Keys-by-TEARN mobile platform
Diary of a passionate, tech Dad
from TEARN i.e. teach to learn


May 21, 2010

Patterns for Learning

Too many complex words, phrases, and terms slow the learning process - many with subtle differences in meaning among terms - like meosis versus mitosis. Yet, the richness of any communication medium enables innovation, entertainment, and more learning.

How do we overcome this conundrum to accelerate learning?

The Recursion Problem

Complex terms overwhelm descriptions of most advanced subjects. New terms describe more new terms - resulting in a massive recursion problem.

Recursion has three types:
  • Language use: complexity due to language conventions like singular and plural forms (eg pili versus pilus;) noun versus adjective (chordate versus chordatian;) and informal versus the formal class (chordate versus Chordata.)
  • Descriptive recursion: when a word is defined using new terms - each with distractive link that brings more new terms.
  • System recursion: complex systems have parts where each part is another challenging term. As one delves deeper from organisms, to organs, to tissues, to cells, to chromosomes, to DNA, to genes, to molecules, and finally to atoms - the terms can be overwhelming even though the concepts can be easily understood.
From my personal experience, whether learning to read 8,000 Chinese characters; mastering the thousands of cross-platform terms and packages used to describe the iPhone, Android, webos, and IE9 mobile coding; dealing with legal terms; or conquering the 4,000-term biology project - the recursion problem has slowed learning even though the fundamental lessons are relatively simple.

Systematic Patterns for Learning

The Keys platform is evolving toward a pattern for categorizing thousands of complex terms. Here is the basic dictionary:
  • Learning starts with observing objects, patterns, and systems. Kids start with images of objects and associate with words - both written and spoken. What we read is often descriptions of objects, patterns, and systems.
  • Patterns can be informal descriptions like two objects look similar or formal classes with an ordering and agreed-to method like the taxonomy structure for organisms. Overcoming superficial patterns to learn subtle differences leads to the type of learning that results in future jobs.
  • Systems describe parts, materials, functions, and processes. An object can have one or more subsystems; and also be parts of larger systems. The main systems inside humans include circulatory, digestive, excretory, immune, muscular, and sensory; but humanoids are also parts of societies, communities, and ecosystems.
Recognizing and creating patterns, diving into systems and learning how they work, and understanding the role of objects in larger systems - isn't that the fundamentals of learning? and innovation?

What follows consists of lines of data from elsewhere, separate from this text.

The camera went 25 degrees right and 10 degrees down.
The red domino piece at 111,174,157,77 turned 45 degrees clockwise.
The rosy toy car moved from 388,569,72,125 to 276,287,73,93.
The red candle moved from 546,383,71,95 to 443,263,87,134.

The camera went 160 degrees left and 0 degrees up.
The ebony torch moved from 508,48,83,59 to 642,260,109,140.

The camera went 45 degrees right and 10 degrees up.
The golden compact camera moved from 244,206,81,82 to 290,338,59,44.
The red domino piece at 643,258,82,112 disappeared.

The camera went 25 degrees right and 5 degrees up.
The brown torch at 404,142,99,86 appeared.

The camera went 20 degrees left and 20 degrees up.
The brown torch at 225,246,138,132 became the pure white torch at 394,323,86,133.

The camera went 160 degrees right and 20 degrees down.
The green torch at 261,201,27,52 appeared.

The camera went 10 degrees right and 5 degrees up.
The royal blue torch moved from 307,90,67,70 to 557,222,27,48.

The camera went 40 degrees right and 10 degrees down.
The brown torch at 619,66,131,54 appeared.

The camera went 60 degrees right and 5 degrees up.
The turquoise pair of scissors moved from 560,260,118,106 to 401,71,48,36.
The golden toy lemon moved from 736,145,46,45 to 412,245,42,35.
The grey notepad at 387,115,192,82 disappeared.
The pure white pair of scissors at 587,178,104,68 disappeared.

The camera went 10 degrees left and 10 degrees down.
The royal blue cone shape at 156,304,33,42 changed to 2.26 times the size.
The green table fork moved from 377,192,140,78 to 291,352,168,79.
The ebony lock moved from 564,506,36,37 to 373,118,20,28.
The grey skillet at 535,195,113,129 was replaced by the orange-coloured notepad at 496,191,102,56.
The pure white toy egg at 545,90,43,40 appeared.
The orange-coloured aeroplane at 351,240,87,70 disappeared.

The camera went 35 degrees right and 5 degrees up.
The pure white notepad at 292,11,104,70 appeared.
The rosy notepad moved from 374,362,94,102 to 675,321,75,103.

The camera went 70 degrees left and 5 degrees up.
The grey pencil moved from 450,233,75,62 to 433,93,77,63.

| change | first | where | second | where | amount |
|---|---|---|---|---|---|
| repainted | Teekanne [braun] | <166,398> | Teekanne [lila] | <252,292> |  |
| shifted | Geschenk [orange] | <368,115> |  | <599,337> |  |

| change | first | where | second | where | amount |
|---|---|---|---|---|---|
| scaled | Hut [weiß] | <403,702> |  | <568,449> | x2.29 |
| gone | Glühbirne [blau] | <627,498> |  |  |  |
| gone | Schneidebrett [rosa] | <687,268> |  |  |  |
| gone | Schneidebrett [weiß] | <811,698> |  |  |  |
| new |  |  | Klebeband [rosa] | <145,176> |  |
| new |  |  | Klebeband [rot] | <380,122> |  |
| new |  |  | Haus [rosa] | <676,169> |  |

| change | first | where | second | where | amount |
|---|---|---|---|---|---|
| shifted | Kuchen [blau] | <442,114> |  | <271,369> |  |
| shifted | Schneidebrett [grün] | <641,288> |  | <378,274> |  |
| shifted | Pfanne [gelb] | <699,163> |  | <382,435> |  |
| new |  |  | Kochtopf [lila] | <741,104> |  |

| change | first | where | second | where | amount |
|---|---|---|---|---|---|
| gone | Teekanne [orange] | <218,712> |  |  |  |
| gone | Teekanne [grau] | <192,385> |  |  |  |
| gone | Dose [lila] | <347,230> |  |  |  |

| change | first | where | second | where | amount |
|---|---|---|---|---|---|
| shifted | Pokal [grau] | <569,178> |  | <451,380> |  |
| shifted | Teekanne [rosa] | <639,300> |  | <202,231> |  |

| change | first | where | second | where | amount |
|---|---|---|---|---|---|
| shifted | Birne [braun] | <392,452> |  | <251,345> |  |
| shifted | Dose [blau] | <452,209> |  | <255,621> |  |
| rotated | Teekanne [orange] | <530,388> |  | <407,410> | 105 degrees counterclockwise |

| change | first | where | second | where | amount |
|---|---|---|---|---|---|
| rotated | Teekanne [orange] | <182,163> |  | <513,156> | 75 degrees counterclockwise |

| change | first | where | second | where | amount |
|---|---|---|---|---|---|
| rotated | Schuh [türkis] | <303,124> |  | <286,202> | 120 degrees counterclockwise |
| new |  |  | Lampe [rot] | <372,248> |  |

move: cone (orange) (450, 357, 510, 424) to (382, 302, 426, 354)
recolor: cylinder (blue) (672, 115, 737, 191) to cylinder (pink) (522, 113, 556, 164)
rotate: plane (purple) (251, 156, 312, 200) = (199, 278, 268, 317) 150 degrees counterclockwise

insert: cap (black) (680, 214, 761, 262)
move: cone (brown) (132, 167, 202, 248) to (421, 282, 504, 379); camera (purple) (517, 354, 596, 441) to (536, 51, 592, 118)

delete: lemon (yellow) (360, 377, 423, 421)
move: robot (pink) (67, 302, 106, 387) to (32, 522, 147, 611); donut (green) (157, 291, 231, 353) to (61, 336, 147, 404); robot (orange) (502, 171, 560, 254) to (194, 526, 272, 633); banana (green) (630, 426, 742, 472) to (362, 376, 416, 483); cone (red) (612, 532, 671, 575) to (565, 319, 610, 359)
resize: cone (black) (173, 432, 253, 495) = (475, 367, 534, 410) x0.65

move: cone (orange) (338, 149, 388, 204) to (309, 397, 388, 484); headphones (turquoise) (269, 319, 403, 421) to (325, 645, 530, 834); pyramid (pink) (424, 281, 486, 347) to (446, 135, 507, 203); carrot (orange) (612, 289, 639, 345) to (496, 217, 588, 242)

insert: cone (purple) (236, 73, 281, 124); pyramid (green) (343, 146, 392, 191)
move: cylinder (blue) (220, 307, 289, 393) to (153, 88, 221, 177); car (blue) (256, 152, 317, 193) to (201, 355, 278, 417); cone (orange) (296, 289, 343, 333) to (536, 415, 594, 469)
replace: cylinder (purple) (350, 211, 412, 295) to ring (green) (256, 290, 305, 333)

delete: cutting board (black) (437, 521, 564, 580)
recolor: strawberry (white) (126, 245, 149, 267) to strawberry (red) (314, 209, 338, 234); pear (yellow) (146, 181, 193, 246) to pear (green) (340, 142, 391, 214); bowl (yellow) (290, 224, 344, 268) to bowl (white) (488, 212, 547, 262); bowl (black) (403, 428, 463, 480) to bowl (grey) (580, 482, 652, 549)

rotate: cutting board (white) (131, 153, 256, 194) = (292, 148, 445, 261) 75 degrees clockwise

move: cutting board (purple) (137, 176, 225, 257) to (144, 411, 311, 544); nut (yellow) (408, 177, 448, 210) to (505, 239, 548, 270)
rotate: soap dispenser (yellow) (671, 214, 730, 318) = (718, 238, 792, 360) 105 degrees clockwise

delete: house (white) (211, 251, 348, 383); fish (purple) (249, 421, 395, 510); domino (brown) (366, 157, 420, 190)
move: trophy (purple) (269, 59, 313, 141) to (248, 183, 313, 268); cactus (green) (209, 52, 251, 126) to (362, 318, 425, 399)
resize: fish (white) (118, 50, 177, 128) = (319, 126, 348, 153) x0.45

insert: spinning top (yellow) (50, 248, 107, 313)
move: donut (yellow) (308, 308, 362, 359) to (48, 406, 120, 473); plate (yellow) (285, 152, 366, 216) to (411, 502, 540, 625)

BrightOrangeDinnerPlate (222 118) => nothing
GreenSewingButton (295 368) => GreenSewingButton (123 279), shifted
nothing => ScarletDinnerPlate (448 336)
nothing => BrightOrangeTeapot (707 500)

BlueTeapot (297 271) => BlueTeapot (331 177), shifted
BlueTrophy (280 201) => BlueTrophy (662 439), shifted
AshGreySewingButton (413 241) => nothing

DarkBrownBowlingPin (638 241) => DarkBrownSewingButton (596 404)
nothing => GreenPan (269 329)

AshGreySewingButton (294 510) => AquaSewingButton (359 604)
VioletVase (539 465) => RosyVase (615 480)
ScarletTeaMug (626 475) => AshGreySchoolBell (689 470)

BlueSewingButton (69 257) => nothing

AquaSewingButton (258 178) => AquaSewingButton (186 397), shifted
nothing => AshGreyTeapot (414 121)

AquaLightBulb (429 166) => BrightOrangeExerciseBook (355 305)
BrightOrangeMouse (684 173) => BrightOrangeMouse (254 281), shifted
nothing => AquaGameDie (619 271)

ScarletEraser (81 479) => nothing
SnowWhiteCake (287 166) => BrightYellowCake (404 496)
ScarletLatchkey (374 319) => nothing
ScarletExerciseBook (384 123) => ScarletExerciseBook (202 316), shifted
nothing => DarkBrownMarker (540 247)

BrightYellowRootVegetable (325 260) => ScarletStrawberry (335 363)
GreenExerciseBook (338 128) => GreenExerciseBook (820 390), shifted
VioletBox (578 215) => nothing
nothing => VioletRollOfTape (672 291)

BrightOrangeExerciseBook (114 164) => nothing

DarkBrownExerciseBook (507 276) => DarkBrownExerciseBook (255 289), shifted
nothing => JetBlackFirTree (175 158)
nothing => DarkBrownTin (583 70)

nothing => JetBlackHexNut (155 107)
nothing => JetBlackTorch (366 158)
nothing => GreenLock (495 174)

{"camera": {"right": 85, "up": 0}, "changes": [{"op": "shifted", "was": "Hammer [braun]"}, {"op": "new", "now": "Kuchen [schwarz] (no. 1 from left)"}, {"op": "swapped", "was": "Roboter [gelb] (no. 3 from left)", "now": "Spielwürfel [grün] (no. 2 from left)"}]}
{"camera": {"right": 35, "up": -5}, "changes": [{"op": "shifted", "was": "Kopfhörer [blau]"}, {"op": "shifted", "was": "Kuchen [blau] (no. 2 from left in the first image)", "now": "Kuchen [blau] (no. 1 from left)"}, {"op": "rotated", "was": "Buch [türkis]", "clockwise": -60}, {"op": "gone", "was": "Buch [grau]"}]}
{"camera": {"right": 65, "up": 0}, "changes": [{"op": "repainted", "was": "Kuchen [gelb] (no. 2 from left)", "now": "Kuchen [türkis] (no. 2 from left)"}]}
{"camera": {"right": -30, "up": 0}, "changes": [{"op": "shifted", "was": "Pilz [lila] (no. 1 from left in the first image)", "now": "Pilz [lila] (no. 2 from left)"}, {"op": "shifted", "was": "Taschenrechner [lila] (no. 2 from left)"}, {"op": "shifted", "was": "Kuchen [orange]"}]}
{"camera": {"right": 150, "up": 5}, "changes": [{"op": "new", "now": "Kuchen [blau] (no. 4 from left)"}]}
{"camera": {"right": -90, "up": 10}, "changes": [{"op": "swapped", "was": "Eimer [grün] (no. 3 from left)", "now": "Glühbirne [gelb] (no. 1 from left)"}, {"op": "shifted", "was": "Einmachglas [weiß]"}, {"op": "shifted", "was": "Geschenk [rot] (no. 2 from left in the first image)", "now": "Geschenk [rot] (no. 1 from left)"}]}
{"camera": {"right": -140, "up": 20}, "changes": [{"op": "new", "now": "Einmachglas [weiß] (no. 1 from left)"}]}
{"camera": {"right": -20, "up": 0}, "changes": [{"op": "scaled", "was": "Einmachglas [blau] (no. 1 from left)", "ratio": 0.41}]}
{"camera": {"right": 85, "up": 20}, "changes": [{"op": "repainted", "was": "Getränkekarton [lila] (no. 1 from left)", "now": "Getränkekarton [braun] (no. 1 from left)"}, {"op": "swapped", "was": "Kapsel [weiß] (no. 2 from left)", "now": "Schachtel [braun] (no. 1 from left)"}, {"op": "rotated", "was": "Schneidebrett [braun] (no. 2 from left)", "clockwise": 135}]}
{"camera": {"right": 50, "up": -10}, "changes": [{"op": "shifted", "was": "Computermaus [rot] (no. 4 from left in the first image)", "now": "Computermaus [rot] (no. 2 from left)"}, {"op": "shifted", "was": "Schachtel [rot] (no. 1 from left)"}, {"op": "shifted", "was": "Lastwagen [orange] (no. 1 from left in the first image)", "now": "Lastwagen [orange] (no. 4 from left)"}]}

Here are a few more of the emerging details on how we categorize terms:
  • Parts describe components of a system like bones, muscles, and connective tissues. Materials categorize disposable parts like enzymes and hormones.
  • Function describes the general use of an object. Process describes the steps that a system of parts use to coordinate the function. Methods describe human-developed steps for analysis.
Sample Application of Patterns

The comparative reproduction chapter of the Bio AP collection shows an example of this Keys-pattern at work.
  • The overall process unites an egg and sperm.
  • Oogenesis and spermatogenesis describes systems for producing these key parts. These lessons include the parts, materials, and processes where the end result is a gamete.
  • Fertilization, gastrulation, organogenesis, and morphogenesis follow the formation of a zygote. Each is a system with parts, materials, and process.
  • The chapter further compares the process for bacteria, protists, invertebrates, amniotes, and mammals.
One picture provides the overall pattern that helps to categorize the richness of the reproductive subject matter -covering the tough terms and concepts for accelerated comprehension of a dozen chapters in college-level textbook.

Using Keys for Learning

Our goal is to improve comprehension of textbooks and lectures by first introducing the terms used. Here are the steps:
  • Examine the overview of a chapter and learn the fundamentals of the top view.
  • Do this before reading textbooks - i.e. know the basic terms prior to reading.
  • Practice with each chapter after reading the textbook - to cement memorization of the key terms.
  • It's not necessary to memorize every term.
  • It is important to learn many terms, and see the context of words within a subject matter.
  • Use the games to associate terms with images; and self-entertain as a small motivator to spend time learning.
  • Practice prior to tests like the SAT.
Remember that even when working, search is just one step away. Understanding that leads to comprehension of the search or wiki results is our goal.

When you read web content and recognize right from wrong information among the billions of pages - that's Nirvana!

Discovering Patterns

As with all emerging systematics, differences in opinion and discovered facts cloud any new method. Our goal is to shape buckets of complex terms by placing them into a context that is easier to remember.

Work with us to improve the learning process.

1 comment:

Editor said...

Update for March, 2011: 1,700,000 have downloaded the Keys app. Thank you.